Contro le nuove povertà, redistribuire i redditi
Il Secolo XIX – 23 novembre 2008 – Ha ragione Stefano Zara quando sostiene, sul Secolo XIX, che quello delle nuove povertà è il problema più grave nel quale il Paese si imbatterà nei prossimi anni: “la povertà non di chi è sempre stato povero ma di chi, essendo stato benestante, diventa povero”.
Gli studi della Banca d’Italia, della Banca dei regolamenti internazionali e, ora, dell’Ocse ci descrivono una società immobile e classista, dove i ricchi diventano sempre più ricchi, i poveri sono sempre di più e la speranza di salire la piramide sociale è ridotta al lumicino.
In vent’anni, dice l’Ocse, la disuguaglianza tra i redditi dei ricchi e dei poveri è cresciuta in Europa in media del 12%; in Italia del 33%, quasi il triplo. Oggi solo 5 su 30 Paesi Ocse hanno una struttura sociale più squilibrata della nostra: Messico,Turchia, Portogallo, Usa e Polonia. Non sono i poveri a essere sprofondati di più nella miseria, è il 60% della popolazione, la cosiddetta “classe media”, che vede allargarsi il divario con i ricchi e ha un reddito inferiore a quello della “classe media “ della media Ocse del 15%.
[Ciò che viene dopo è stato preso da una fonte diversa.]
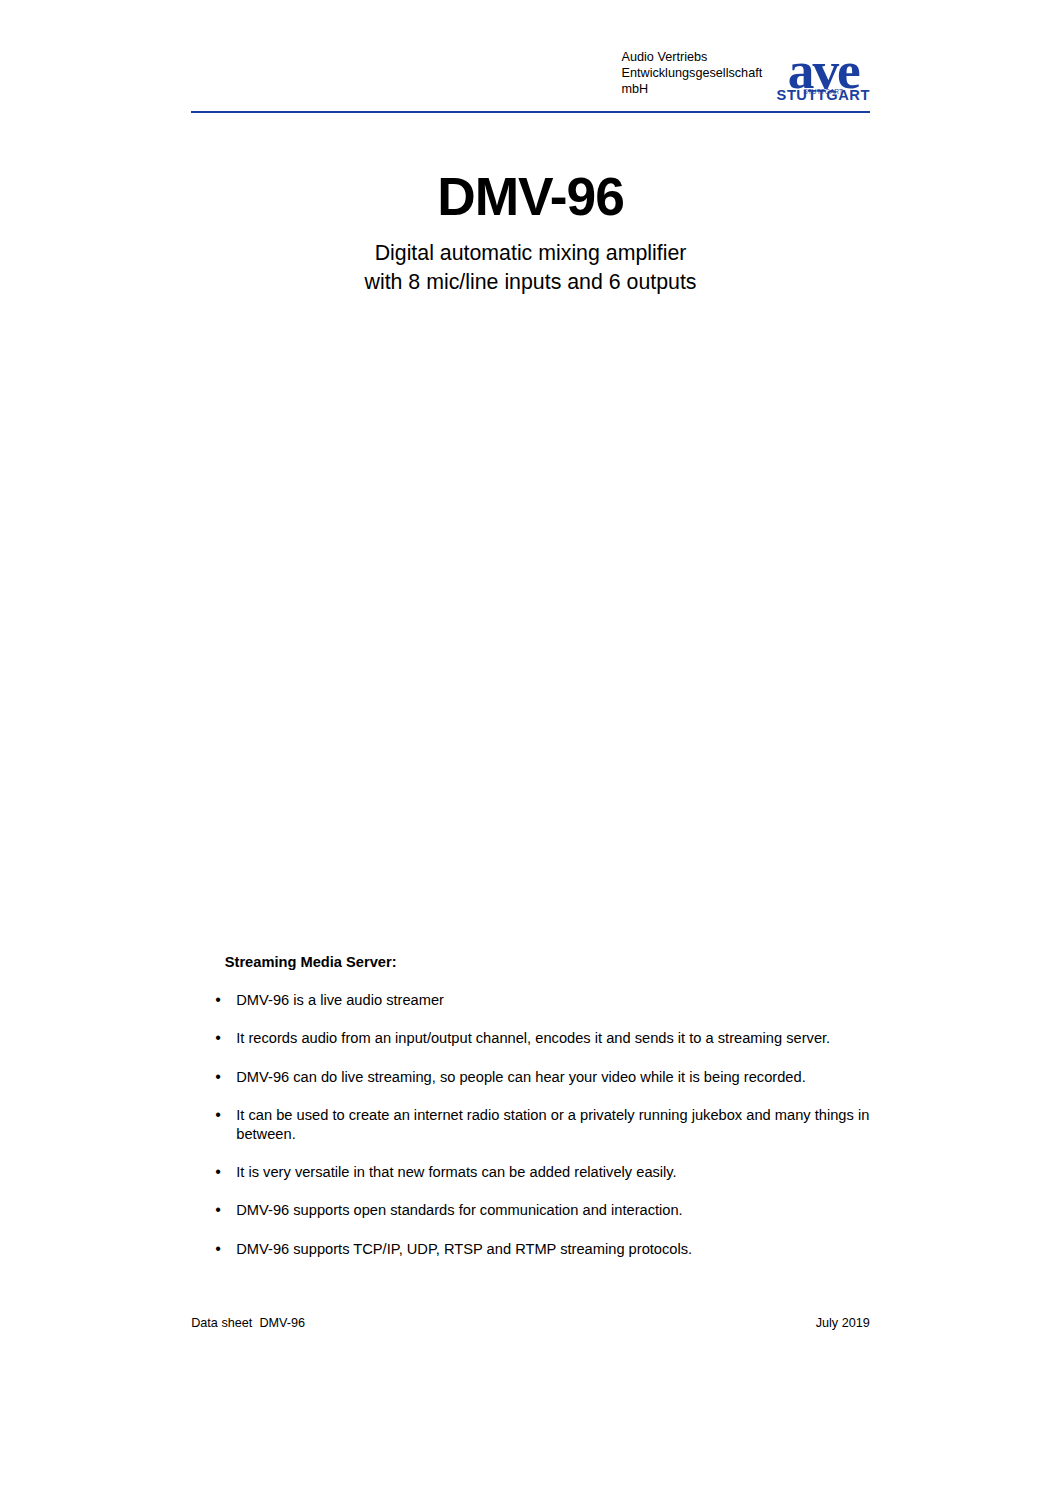Audio Vertriebs
Entwicklungsgesellschaft
mbH
ave STUTTGART STUTTGART
DMV-96
Digital automatic mixing amplifier
with 8 mic/line inputs and 6 outputs
Streaming Media Server:
DMV-96 is a live audio streamer
It records audio from an input/output channel, encodes it and sends it to a streaming server.
DMV-96 can do live streaming, so people can hear your video while it is being recorded.
It can be used to create an internet radio station or a privately running jukebox and many things in between.
It is very versatile in that new formats can be added relatively easily.
DMV-96 supports open standards for communication and interaction.
DMV-96 supports TCP/IP, UDP, RTSP and RTMP streaming protocols.
Data sheet DMV-96 July 2019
Altri dati ci arrivano dall’Istat: il 13% degli italiani è povero. E dalla Caritas: il 25% è a rischio povertà. Un fenomeno concentrato al Sud, tra le famiglie numerose, ma anche tra le persone sole anziane, specie donne, e tra le famiglie in cui la persona di riferimento è a bassa istruzione, soprattutto se è disoccupata: sono i poveri che restano poveri. Poi c’è l’altro fenomeno, quello del peggioramento delle condizioni dei gruppi sociali intermedi, finora relativamente protetti: anche coppie con un solo figlio, le famiglie con due o più anziani, chi perde il lavoro nell’età matura, i giovani con lavori precari.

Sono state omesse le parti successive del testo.